Return each line below exactly as it reads, and omit any image in it.

-=-=-=-=-

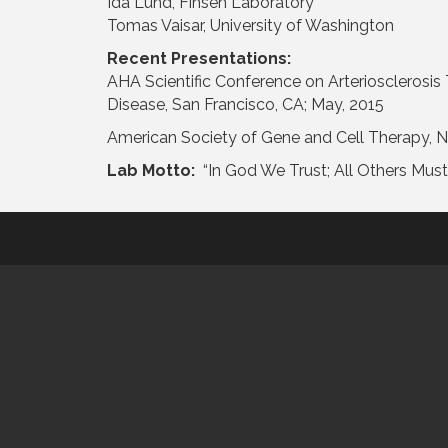
Ida Lund, Finsen Laboratory
Tomas Vaisar, University of Washington
Recent Presentations:
AHA Scientific Conference on Arteriosclerosis
Disease, San Francisco, CA; May, 2015
American Society of Gene and Cell Therapy, 
Lab Motto:
“In God We Trust; All Others Mus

-=-=-=-=-

**Result:**
Ida Lund, Finsen Laboratory
Tomas Vaisar, University of Washington
Recent Presentations:
AHA Scientific Conference on Arteriosclerosis
Disease, San Francisco, CA; May, 2015
American Society of Gene and Cell Therapy, 
Lab Motto:
“In God We Trust; All Others Mus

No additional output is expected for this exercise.